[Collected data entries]
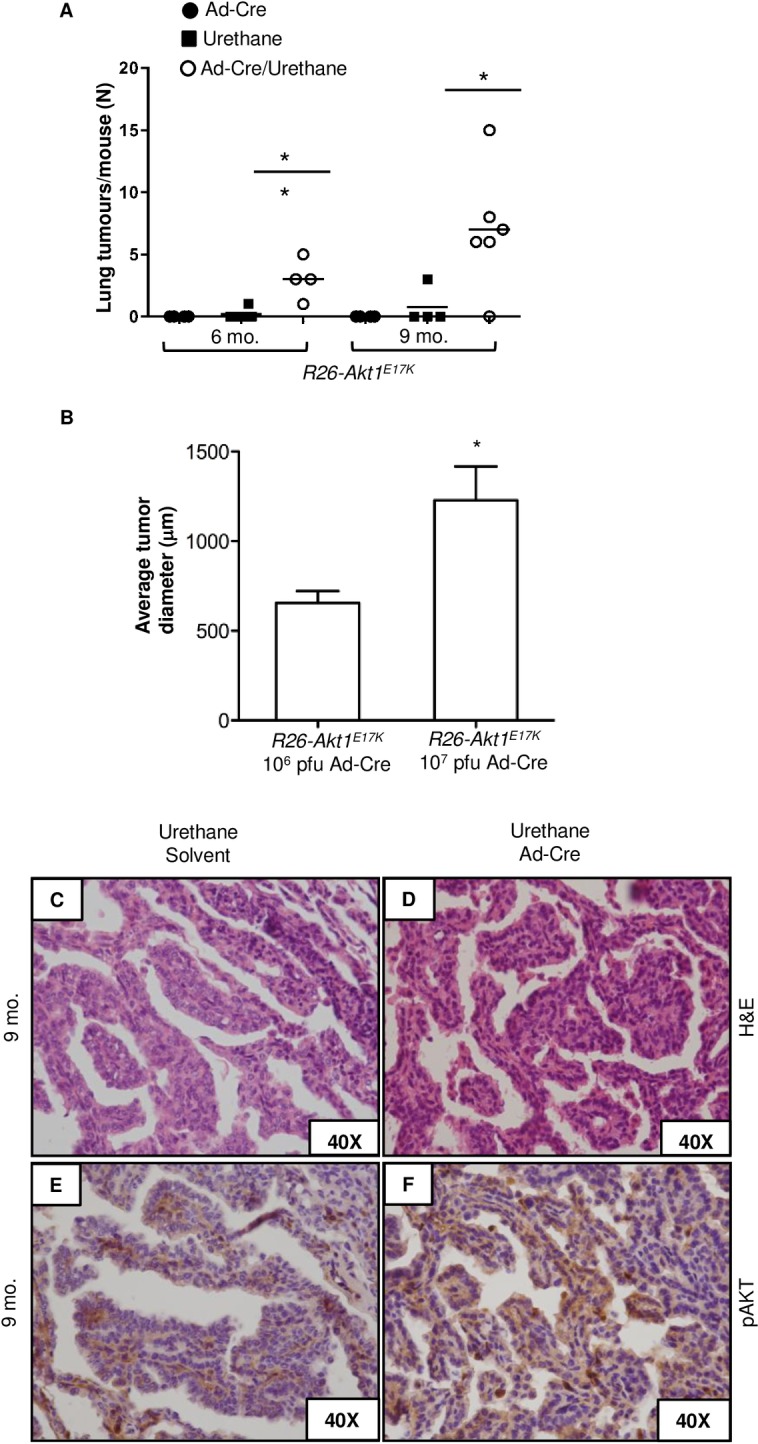
Mutant AKT1E17K accelerates tumor formation induced by chemical carcinogens.A. Lung tumor multiplicity in R26-AKT1E17K infected with Ad-Cre (6 and 9 months after the treatment, respectively). Each point represents one mouse; bars represent means ± SD. **p<0.01, *p<0.05. B. Diameter of lung tumors generated by urethane in R26-AKT1E17K mice treated with increasing doses of Ad-Cre. Bars represent mean diameter of tumor ±SD. *p<0.05. C, D. Representative H&E staining of lung lesions developed in R26-AKT1E17K mice treated with solvent or Ad-Cre, as indicated, 9 months after urethane administration. E, F. Phosporylated AKT staining of lung lesions developed in R26-AKT1E17K mice treated with solvent or Ad-Cre, as indicated, 9 months after urethane administration. Magnification as indicated.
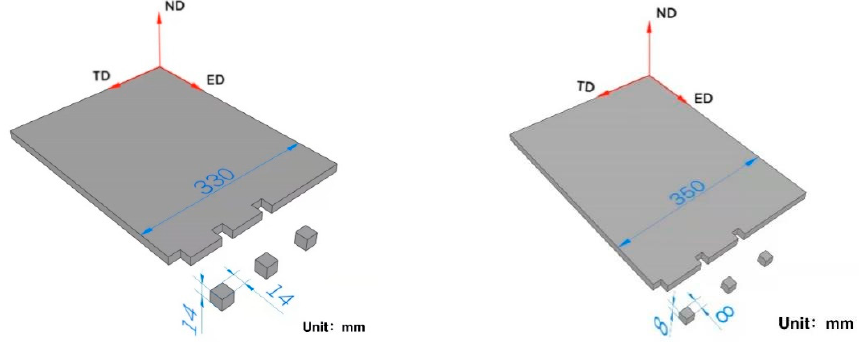
Figure 1. Sketch of sample preparation for texture measurement.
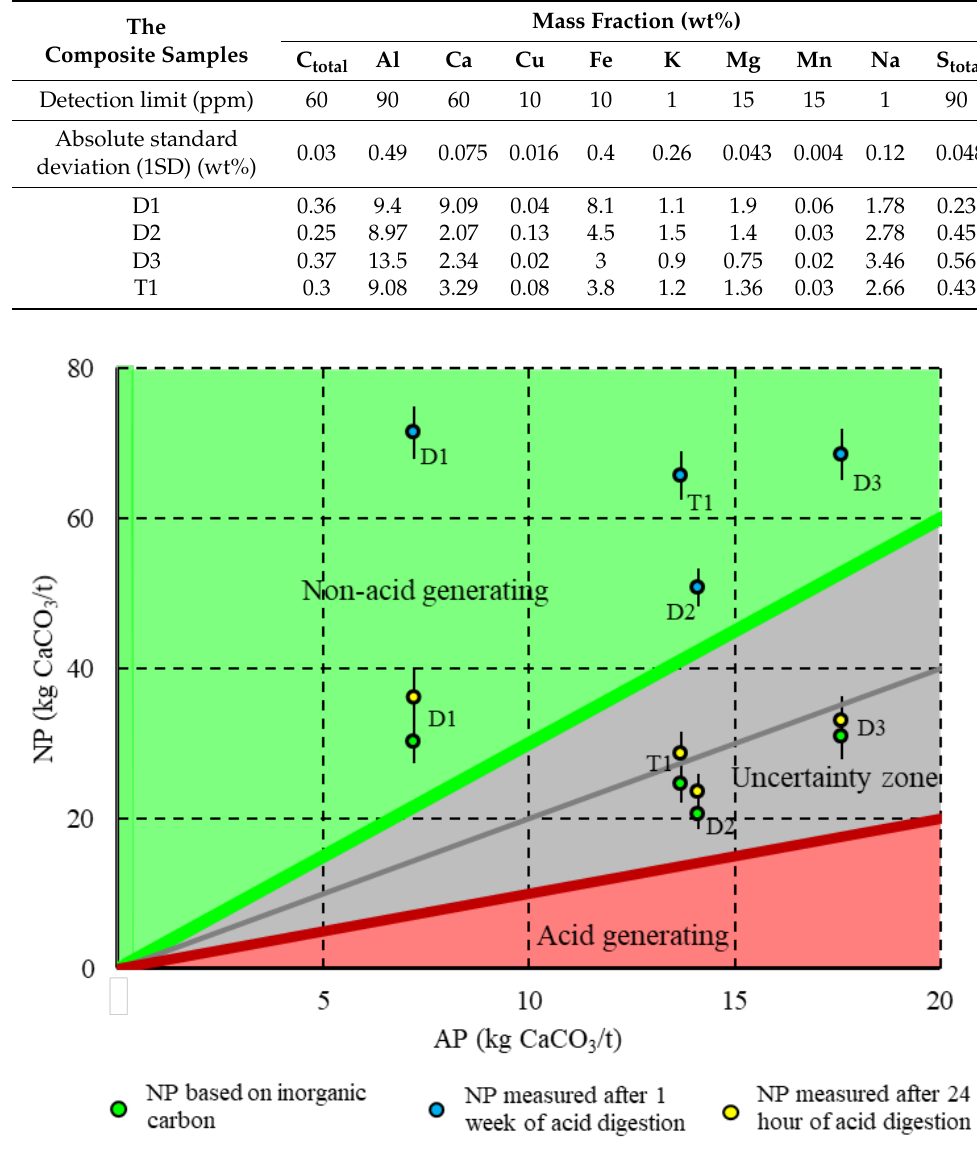
Figure 3. Acid–base accounting classification based on the neutralization potential ratio. Table 2 . Physical properties of composite samples.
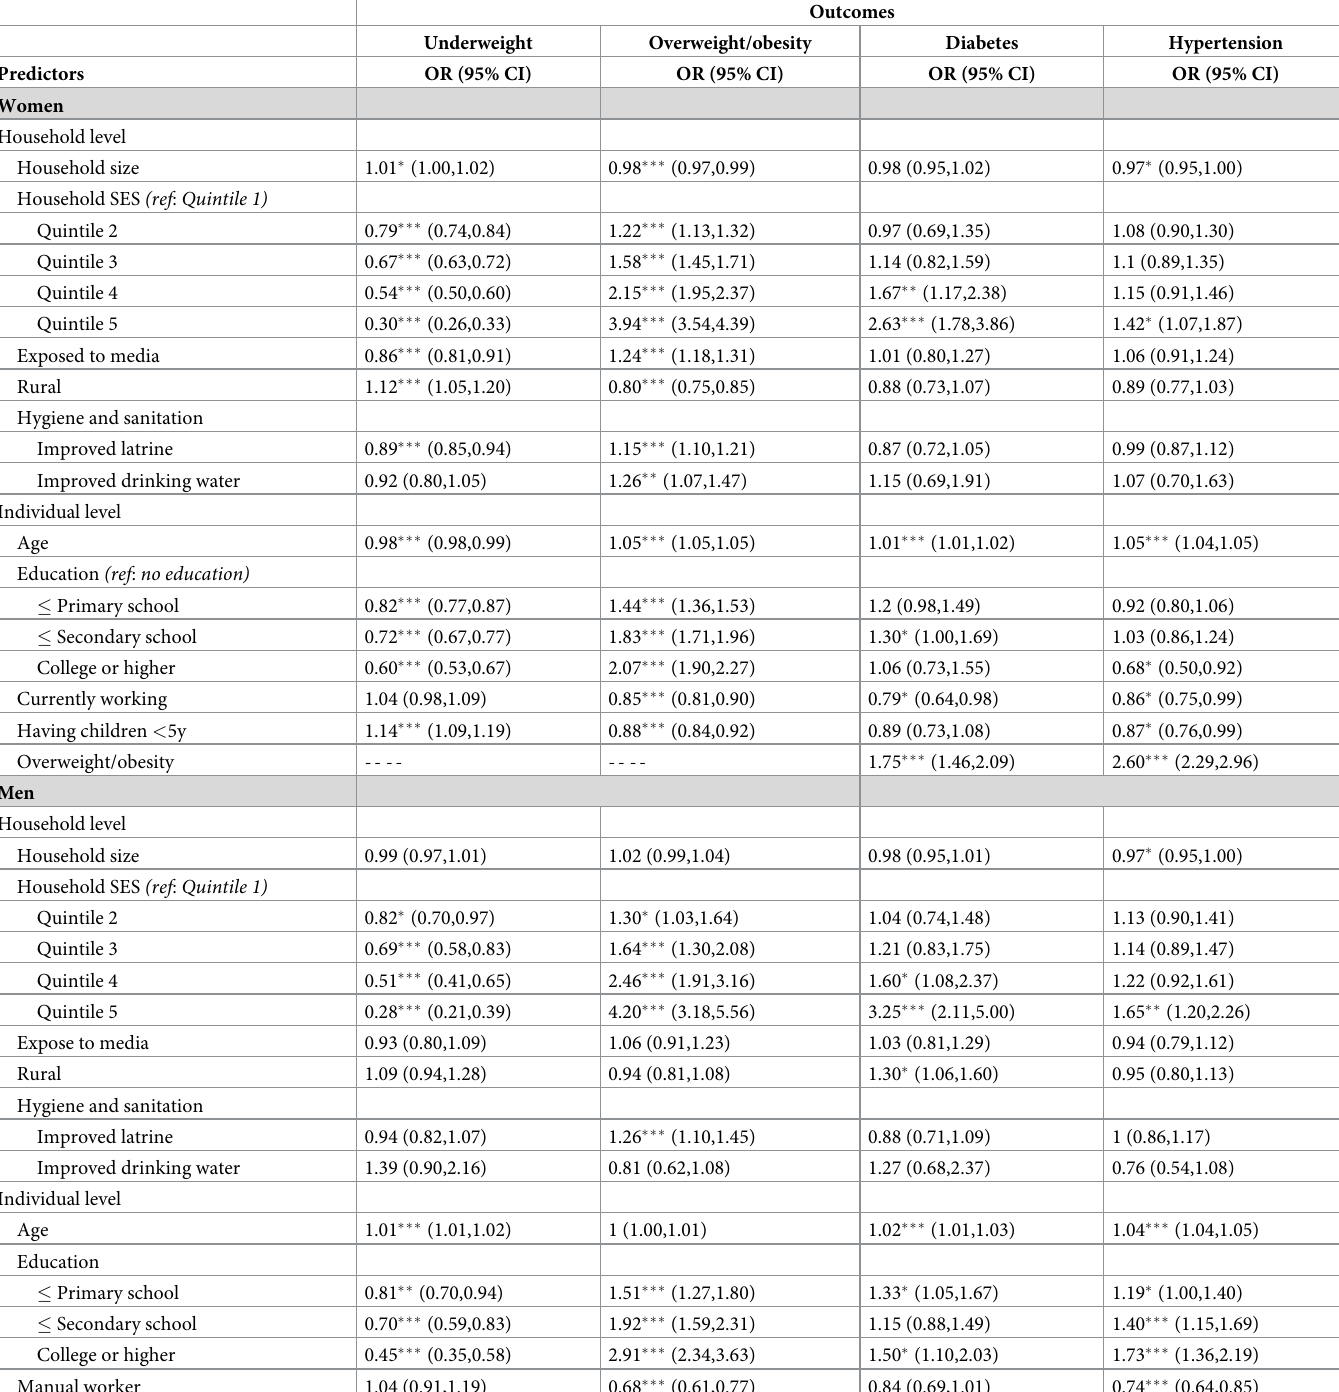
Table 2. Associations between selected factors and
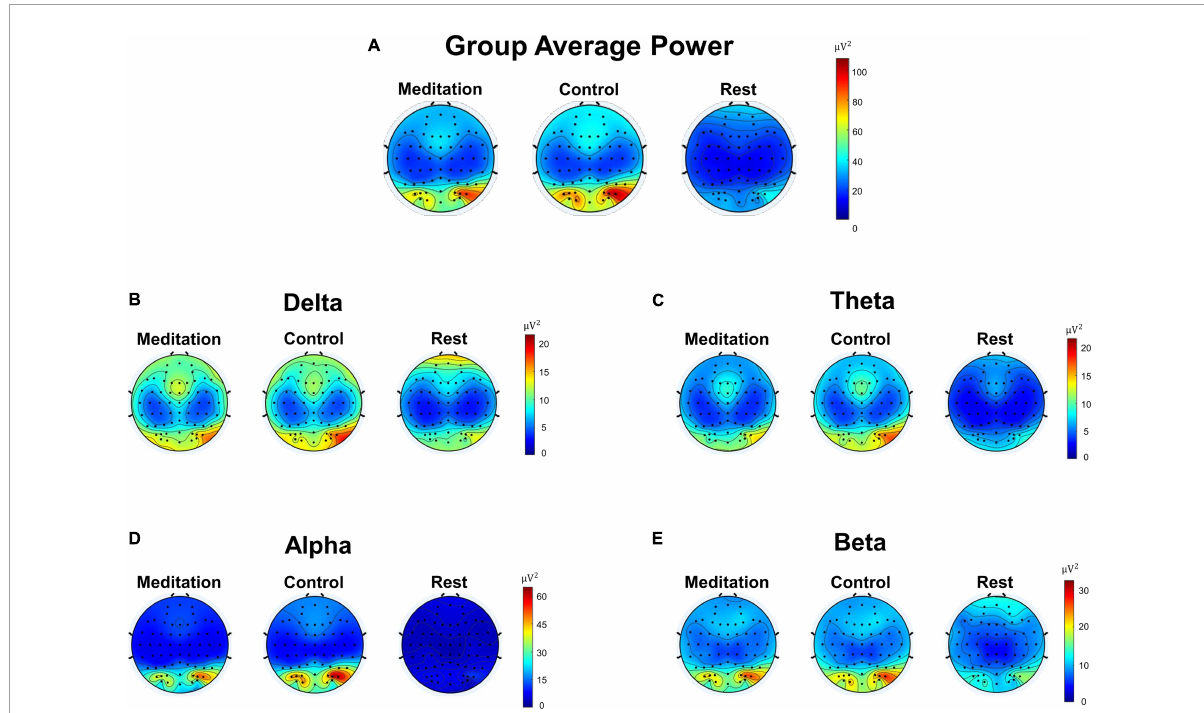
FIGURE2 Scalp topographic maps of group ( n = 21) average Electroencephalography (EEG) power of different frequency bands during meditation and control interventions. (A) Pre-processed average EEG power not filtered to any specific frequency band (1–100 Hz). (B) Average delta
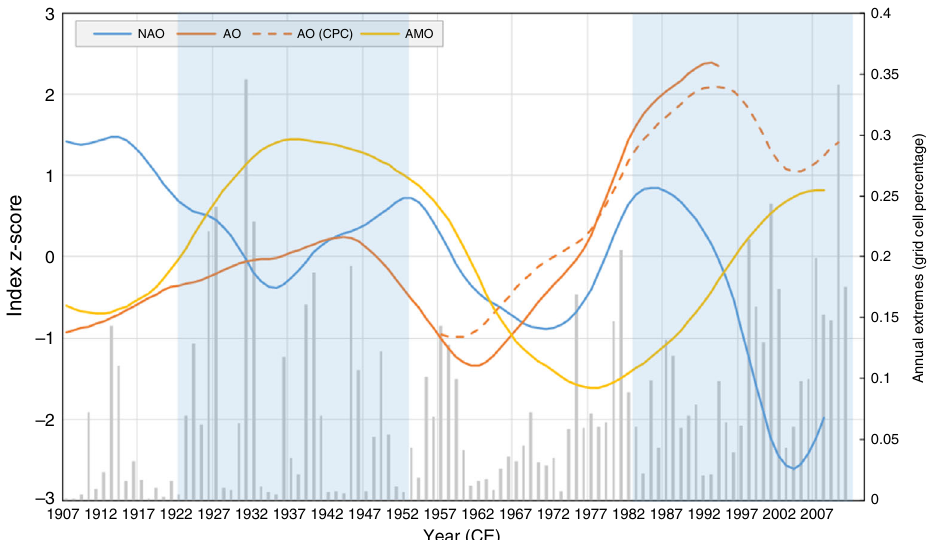
Fig. 8 Annual pluvial extremes and major atmospheric/oceanic circulation indices. 30-year low-pass fi lter (loess) z -scores of annual North Atlantic Oscillation (NAO), Arctic Oscillation (AO, AO-CPC) and Atlantic Multidecadal Oscillation (AMO). All datasets extracted from the KNMI explorer online platform. Light blue shade represents the intervals 1923 – 1952 and 1983 – 2012. On the secondary vertical axis, the grid cell percentage of annual extremes (above the 0.95 quantile) is presented for comparison purposes (grey bars). The periods of spatial polarization are highlighted by transparent blue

**Task goal**:
Each record has to be set down verbatim, and the pictures must not appear in the copy.

**Result of this task**:
Mutant AKT1E17K accelerates tumor formation induced by chemical carcinogens.A. Lung tumor multiplicity in R26-AKT1E17K infected with Ad-Cre (6 and 9 months after the treatment, respectively). Each point represents one mouse; bars represent means ± SD. **p<0.01, *p<0.05. B. Diameter of lung tumors generated by urethane in R26-AKT1E17K mice treated with increasing doses of Ad-Cre. Bars represent mean diameter of tumor ±SD. *p<0.05. C, D. Representative H&E staining of lung lesions developed in R26-AKT1E17K mice treated with solvent or Ad-Cre, as indicated, 9 months after urethane administration. E, F. Phosporylated AKT staining of lung lesions developed in R26-AKT1E17K mice treated with solvent or Ad-Cre, as indicated, 9 months after urethane administration. Magnification as indicated.
Figure 1. Sketch of sample preparation for texture measurement.
Figure 3. Acid–base accounting classification based on the neutralization potential ratio. Table 2 . Physical properties of composite samples.
Table 2. Associations between selected factors and
FIGURE2 Scalp topographic maps of group ( n = 21) average Electroencephalography (EEG) power of different frequency bands during meditation and control interventions. (A) Pre-processed average EEG power not filtered to any specific frequency band (1–100 Hz). (B) Average delta
Fig. 8 Annual pluvial extremes and major atmospheric/oceanic circulation indices. 30-year low-pass fi lter (loess) z -scores of annual North Atlantic Oscillation (NAO), Arctic Oscillation (AO, AO-CPC) and Atlantic Multidecadal Oscillation (AMO). All datasets extracted from the KNMI explorer online platform. Light blue shade represents the intervals 1923 – 1952 and 1983 – 2012. On the secondary vertical axis, the grid cell percentage of annual extremes (above the 0.95 quantile) is presented for comparison purposes (grey bars). The periods of spatial polarization are highlighted by transparent blue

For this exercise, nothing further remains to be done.